Deadly Turkish strike claims life of female worker in NE Syria

By Nalin Ali

QAMISHLI, Syria (North Press) – Aya Ali al-Muhammad, 18, a young girl from the countryside of Qamishli in northeast Syria, woke up on Dec. 25, 2023, to go to work as usual, but she did not come home alive, as she died in a Turkish drone attack that targeted her workplace under the pretext of “protecting the Turkish national security”. 

Aya used to wear her clothes and put her scarf before heading to work at a warehouse of the cotton gin on the nearby street. This was a daily routine she had become accustomed to.  

Since 2002, Aya’s family has moved from the village of Hajiya Saghira in the south of Qamishli to Umm al-Fursan, a village that is adjacent to the city of Qamishli, in search of work to secure their basic needs.

The young woman could not read or write because she did not go to school as families of the remote areas are not interested in education, especially for girls. 

She loved playing, joking, and taking care of her clothes and elegance, her parents told North Press. She decided to help her father and brother by working to bear the burdens of family’s living conditions. 

The workshop targeted by a Turkish drone on Dec. 25, 2023 was known as Haji Jassim’s Mill in Umm al-Fursan. There were machines for cotton ginning and grains’ grinding. ​

Determined to work 

As usual, Aya did not have breakfast. She used to leave for work in the early morning before the sunrise. She worked for eight hours in ginning packed cotton in bags. 

Aya was determined to work. She was working cheerfully, her father said. “Aya was enjoying joking.” ​

Aya’s father, Ali al-Muhammad, 55, is an employee at the Qamishli Municipality of the Autonomous Administration of North and East Syria (AANES). He works on tending trees.

His daughter used to work alongside other girls, including her relatives and friends, in nearby agricultural tasks or in loading and unloading goods for warehouses and scrap yards close to her home. 

She was not a fighter 

On Dec. 25, 2023, the female workers in Umm al-Fursan were working to finish ginning the small remaining quantity of cotton. 

A few kilometers away in the same city, Christian communities were celebrating Christmas in their homes and churches, and the institutions of both the Syrian government and the AANES were closed on that day for Christmas holiday. 

However, private civilian workshops kept operating, as a working day is important for the workers and laborers who receive a daily wage for their actual working days. Despite her suffering from a pimple in her finger, Aya insisted on completing her work to receive a full day’s wage, which amounted to 25,000 SYP (about $1.5). 

On that day, Turkey bombed several sites in Qamishli including the Simav printing press house and a factory producing air conditioner straw in Allaya neighborhood. 

The workers in their workshops do not receive detailed news updates, and choosing to stop working with every bombing means that they will not work. 

Workshop owner, Ahmad al-Muheimid, said the workshop is a civilian facility and is not affiliated with any military party. However, a Turkish drone attacked it with a shell, killing Aya and injuring two others.

After the strike, the workers checked their injuries, and they saw Aya lying on the ground, thinking she fell unconscious, as the mother recounted. 

A young man who was working there hospitalized her and the two injured female workers. Throughout the way, the other workers accompanied them tried to wake her up by calling her and moving her but in vain.

Security of Turkish border

At 3:00 PM, one of the neighbors rushed to the family’s house and informed the father that Aya’s hand was injured while she was working, and she was taken to the hospital. The neighbor said so in an attempt to mitigate the shock. 

The parents rushed without realizing that the recent bombing they heard and spread horror among their young children targeted the workshop where their daughter worked. 

“We went to Dar al-Shifaa hospital, to be informed that she passed away,” Ali, Aya’s father said. “A shrapnel penetrated her back and hit her heart.” 

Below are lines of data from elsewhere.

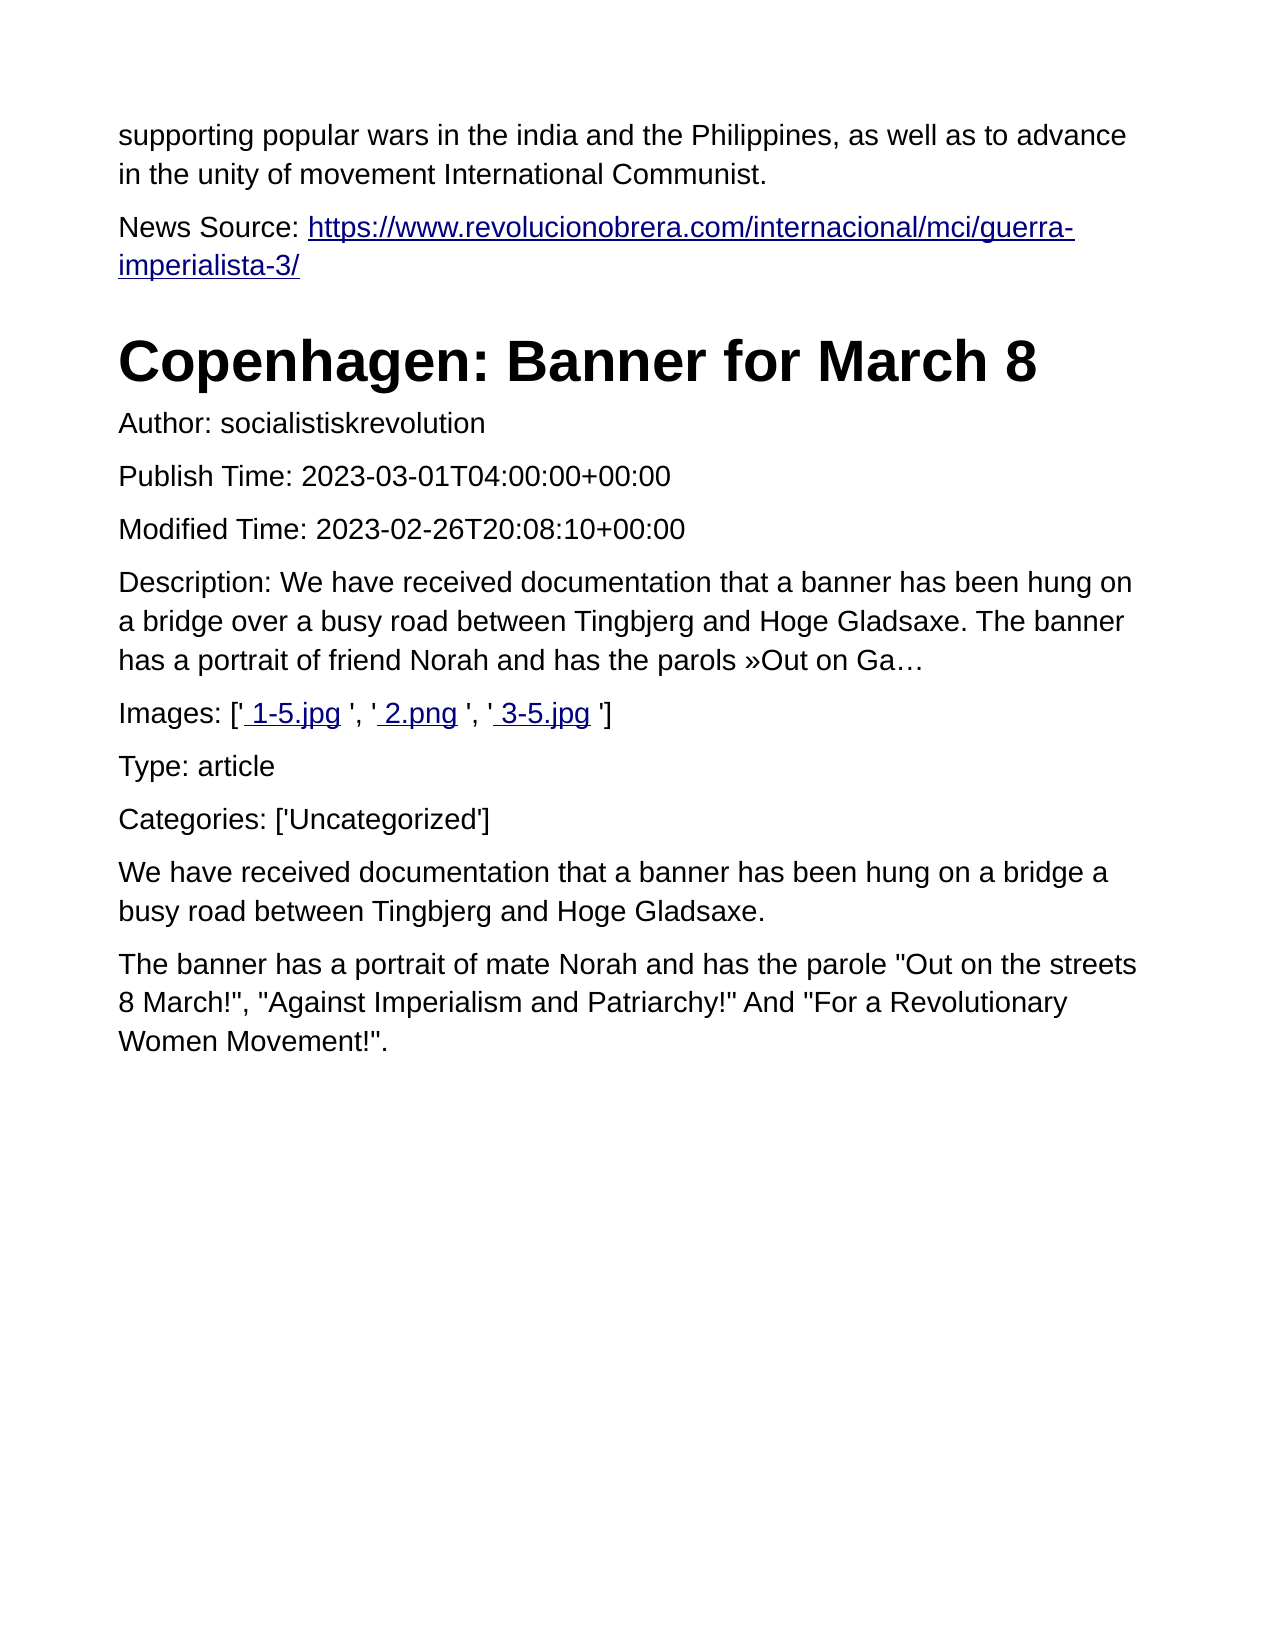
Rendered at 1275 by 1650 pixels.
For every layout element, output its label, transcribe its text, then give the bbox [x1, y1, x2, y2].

text Categories: ['Uncategorized'] [118, 802, 1157, 835]
text We have received documentation that a banner has been hung on a bridge a busy road between Tingbjerg and Hoge Gladsaxe. [118, 855, 1157, 927]
subtitle Copenhagen: Banner for March 8 [118, 326, 1157, 393]
text Description: We have received documentation that a banner has been hung on a bridge over a busy road between Tingbjerg and Hoge Gladsaxe. The banner has a portrait of friend Norah and has the parols »Out on Ga… [118, 565, 1157, 676]
text The banner has a portrait of mate Norah and has the parole "Out on the streets 8 March!", "Against Imperialism and Patriarchy!" And "For a Revolutionary Women Movement!". [118, 947, 1157, 1057]
text Type: article [118, 749, 1157, 782]
text Author: socialistiskrevolution [118, 406, 1157, 439]
text supporting popular wars in the india and the Philippines, as well as to advance in the unity of movement International Communist. [118, 118, 1157, 190]
text Images: [' 1-5.jpg ', ' 2.png ', ' 3-5.jpg '] [118, 696, 1157, 729]
text Publish Time: 2023-03-01T04:00:00+00:00 [118, 459, 1157, 493]
text Modified Time: 2023-02-26T20:08:10+00:00 [118, 512, 1157, 546]
text News Source: https://www.revolucionobrera.com/internacional/mci/guerra-imperialista-3/ [118, 210, 1157, 282]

Turkey claimed that targeting facilities in NE Syria on Christmas Day and in the days before that resulted in the killing of several individuals, enhanced its border security. It announced the destruction of 50 facilities where it claimed they were affiliated with the Kurdistan Workers’ Party (PKK).  

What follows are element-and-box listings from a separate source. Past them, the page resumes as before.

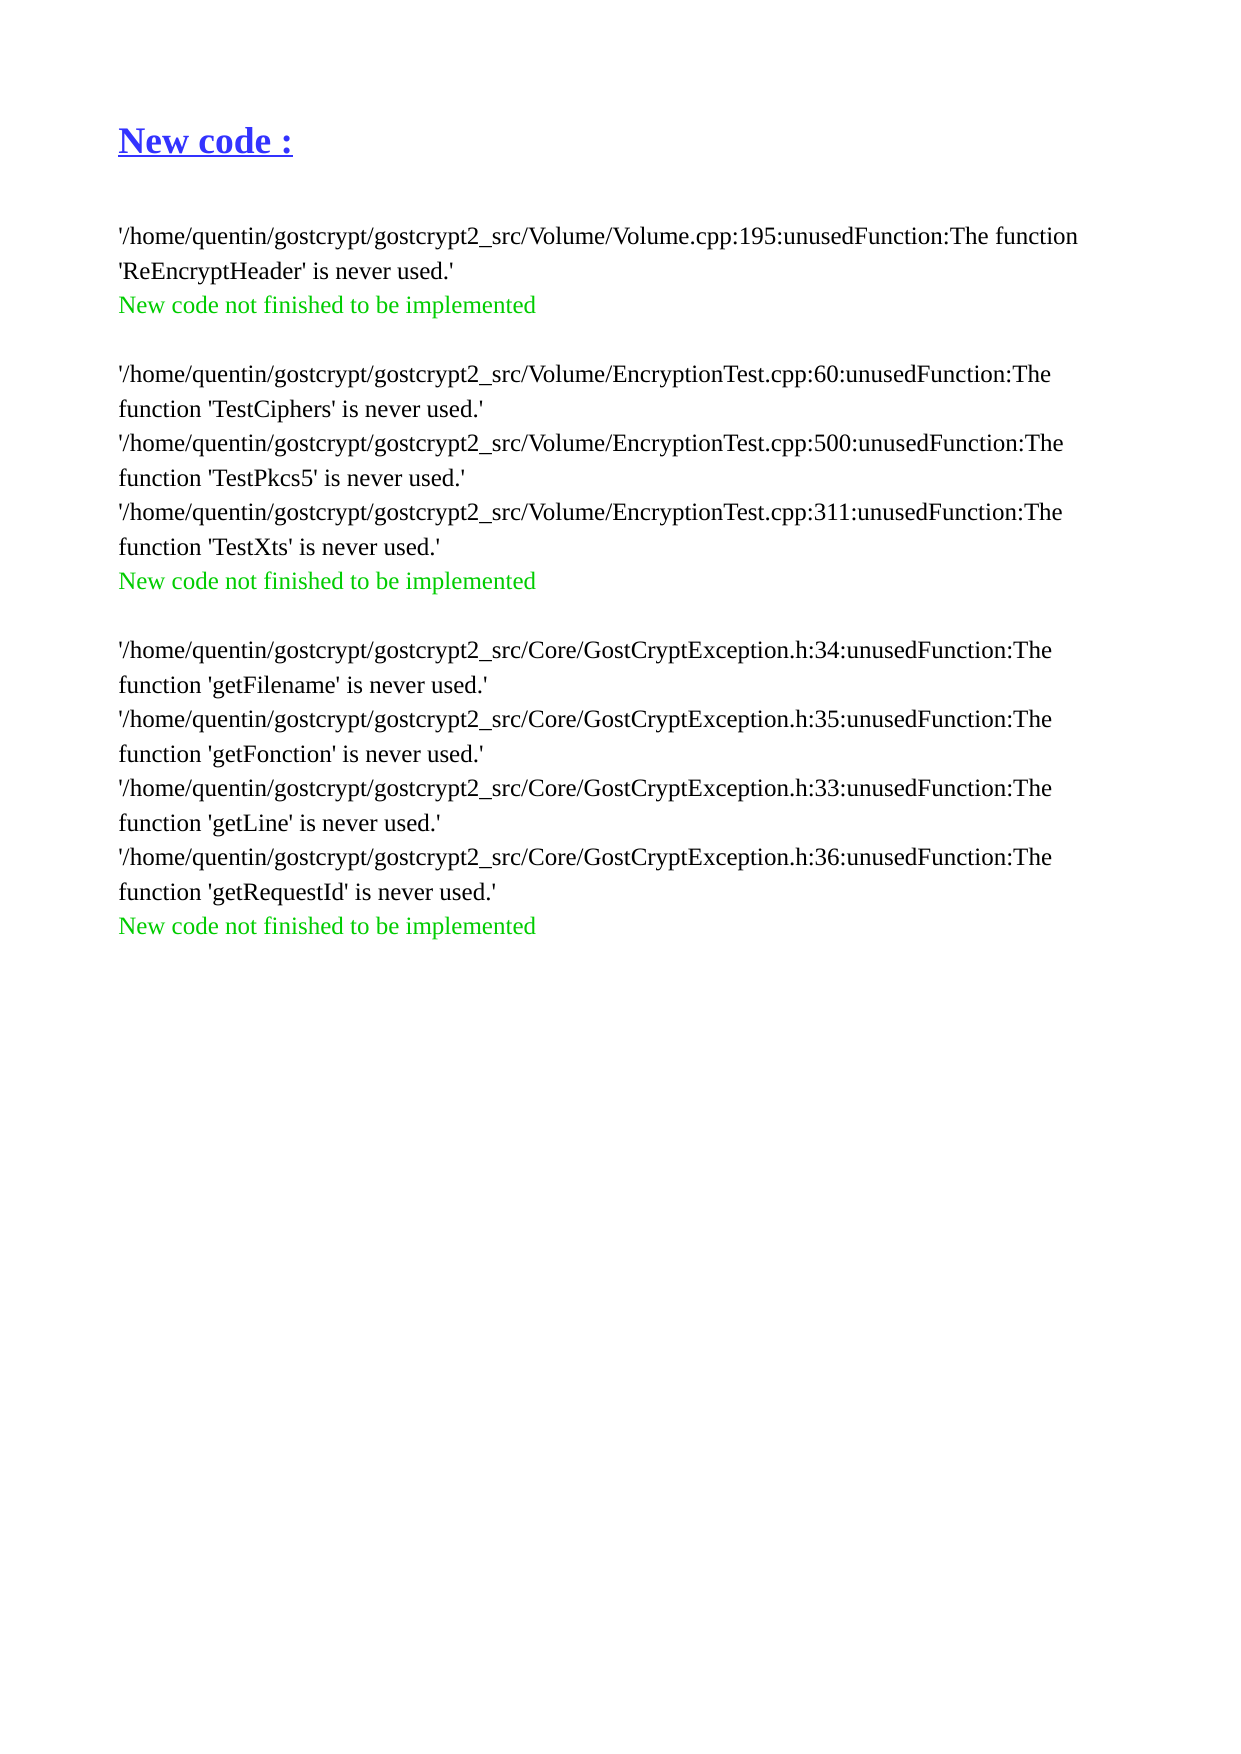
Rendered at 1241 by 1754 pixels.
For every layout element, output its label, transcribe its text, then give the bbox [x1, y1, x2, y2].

text '/home/quentin/gostcrypt/gostcrypt2_src/Volume/EncryptionTest.cpp:500:unusedFunction:The function 'TestPkcs5' is never used.' [118, 428, 1122, 492]
text '/home/quentin/gostcrypt/gostcrypt2_src/Core/GostCryptException.h:33:unusedFunction:The function 'getLine' is never used.' [118, 773, 1122, 836]
text '/home/quentin/gostcrypt/gostcrypt2_src/Core/GostCryptException.h:35:unusedFunction:The function 'getFonction' is never used.' [118, 704, 1122, 767]
text '/home/quentin/gostcrypt/gostcrypt2_src/Volume/Volume.cpp:195:unusedFunction:The function 'ReEncryptHeader' is never used.' [118, 221, 1122, 285]
text '/home/quentin/gostcrypt/gostcrypt2_src/Volume/EncryptionTest.cpp:60:unusedFunction:The function 'TestCiphers' is never used.' [118, 359, 1122, 423]
text '/home/quentin/gostcrypt/gostcrypt2_src/Core/GostCryptException.h:36:unusedFunction:The function 'getRequestId' is never used.' [118, 842, 1122, 905]
text New code not finished to be implemented [118, 290, 1122, 319]
text New code not finished to be implemented [118, 911, 1122, 940]
text '/home/quentin/gostcrypt/gostcrypt2_src/Core/GostCryptException.h:34:unusedFunction:The function 'getFilename' is never used.' [118, 635, 1122, 698]
text New code : [118, 118, 1122, 161]
text New code not finished to be implemented [118, 566, 1122, 595]
text '/home/quentin/gostcrypt/gostcrypt2_src/Volume/EncryptionTest.cpp:311:unusedFunction:The function 'TestXts' is never used.' [118, 497, 1122, 561]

The cotton ginning workshop is located in a neighborhood mostly inhabited by families from Arab tribes, including the workshop owner and the female workers. 

The facility owner confirmed that his business project was not related to any military or political entity. He estimated his financial loss at around $10,000, and he hoped the two injured workers would be recovered, but he mourned the innocent girl, Aya. 

In October 2023, five women were injured while working in cotton harvesting in shelling by the Turkish forces on a village near the town of Derbasiyah, north of Hasakah. 

The father recalled that his daughter dreamed of improving financial conditions of her family and she was eager to work to support them. 

The mother noted that everyone living in this country is forced to work tirelessly. Even women and the elderly have not stopped working hard for ten years. 

“It is a crime. We did not send her to fight or to a dangerous place. She was a worker in a civilian workshop, and finally a drone killed her,” the mother said sadly.